→ **Assigned task**
Rewrite the farm labor text starting at "Exempted minimum wage" and ending at "of family members.", putting "hand-harvest workers" in place of "hand-harvest laborers" each time it appears.

Exempted minimum wage and overtime apply to an employer’s immediate family members, employers using fewer than 500 man-days, hand-harvest laborers and hand-harvest laborers 16 years or younger. A “man-day” is any day during which an employee performs any ag labor for at least one hour and does not include the work of family members.
Regarding family members, if the employee is a parent, spouse, child or other member of the employer’s immediate family, the employer is exempt from paying them FLSA minimum wage for overtime work.
FLSA includes exemptions for agriculture, describing agriculture as “farming in all its branches; cultivation and tillage of soil; dairying; production, cultivation, growing and harvesting of any agricultural or horticultural commodities; the raising of livestock, bees, fur-bearing animals or poultry; and forestry or lumbering operations.”
Also included are secondary practices, defined as “performed by a farmer or on a farm as an incident to or in conjunction with such farming operations including preparation for market, delivery to storage or to market or to carriers for transportation to market.”
“Practices under this second branch, to be considered exempt, must relate to the farmer’s own farming operation and not to farming operations of others,” said Thompson. “This comes into play if a farmer is processing crops grown by other farmers.”
Particularly important under FLSA are child labor laws. “Youth ages 16 to 17 may not work in particularly hazardous occupations,” said Thompson. “They are restricted under FLSA as to when and how long they can work. Youth ages 14 to 15 may only work in some occupations deemed non-hazardous … and may only work outside of school hours. Fourteen- and 15-year-olds may work no more than three hours on a school day, including Fridays, and no more than eight hours on a non-school day, no more than 18 hours during a week when school is in session and no more than 40 hours a week when school is not in session.”

→ **Record excerpts**
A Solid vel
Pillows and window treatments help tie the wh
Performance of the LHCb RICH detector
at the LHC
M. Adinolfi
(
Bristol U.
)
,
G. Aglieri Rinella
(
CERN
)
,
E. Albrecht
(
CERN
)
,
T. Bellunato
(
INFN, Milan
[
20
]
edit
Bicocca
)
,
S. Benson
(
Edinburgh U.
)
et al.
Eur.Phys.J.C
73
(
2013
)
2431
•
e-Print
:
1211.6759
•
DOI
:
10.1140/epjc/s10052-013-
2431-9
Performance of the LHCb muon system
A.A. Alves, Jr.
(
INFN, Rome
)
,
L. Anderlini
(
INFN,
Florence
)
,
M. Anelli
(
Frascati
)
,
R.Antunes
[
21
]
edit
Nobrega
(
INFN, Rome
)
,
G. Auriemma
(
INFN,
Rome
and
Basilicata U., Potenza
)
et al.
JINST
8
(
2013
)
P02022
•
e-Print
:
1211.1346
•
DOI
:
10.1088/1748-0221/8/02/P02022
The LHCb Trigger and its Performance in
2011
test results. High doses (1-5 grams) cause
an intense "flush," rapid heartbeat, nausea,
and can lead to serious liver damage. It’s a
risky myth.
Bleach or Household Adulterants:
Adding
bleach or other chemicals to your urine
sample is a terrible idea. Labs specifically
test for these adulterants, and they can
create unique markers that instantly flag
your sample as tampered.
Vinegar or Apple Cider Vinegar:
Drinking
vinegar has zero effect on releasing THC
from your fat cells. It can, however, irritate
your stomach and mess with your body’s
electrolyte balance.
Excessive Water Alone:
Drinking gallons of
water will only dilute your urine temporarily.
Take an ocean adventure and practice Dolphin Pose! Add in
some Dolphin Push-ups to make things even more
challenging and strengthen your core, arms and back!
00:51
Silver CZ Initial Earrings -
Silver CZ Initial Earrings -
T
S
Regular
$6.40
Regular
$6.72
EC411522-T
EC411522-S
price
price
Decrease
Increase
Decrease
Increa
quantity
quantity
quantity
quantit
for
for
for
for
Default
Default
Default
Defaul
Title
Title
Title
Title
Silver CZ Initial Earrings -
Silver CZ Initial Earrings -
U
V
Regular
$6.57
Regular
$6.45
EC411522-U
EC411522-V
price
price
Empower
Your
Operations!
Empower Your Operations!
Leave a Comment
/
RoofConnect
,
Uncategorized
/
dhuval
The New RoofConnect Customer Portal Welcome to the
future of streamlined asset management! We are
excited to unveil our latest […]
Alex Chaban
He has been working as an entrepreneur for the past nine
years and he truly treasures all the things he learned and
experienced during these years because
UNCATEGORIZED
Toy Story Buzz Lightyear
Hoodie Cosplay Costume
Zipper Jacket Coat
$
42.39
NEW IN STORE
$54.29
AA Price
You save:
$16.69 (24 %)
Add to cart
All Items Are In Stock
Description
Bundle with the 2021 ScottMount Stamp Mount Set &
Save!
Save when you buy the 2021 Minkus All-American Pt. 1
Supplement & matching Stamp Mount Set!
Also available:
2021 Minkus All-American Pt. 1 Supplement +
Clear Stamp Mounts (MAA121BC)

→ **Answer for the task**
Exempted minimum wage and overtime apply to an employer’s immediate family members, employers using fewer than 500 man-days, hand-harvest workers and hand-harvest workers 16 years or younger. A “man-day” is any day during which an employee performs any ag labor for at least one hour and does not include the work of family members.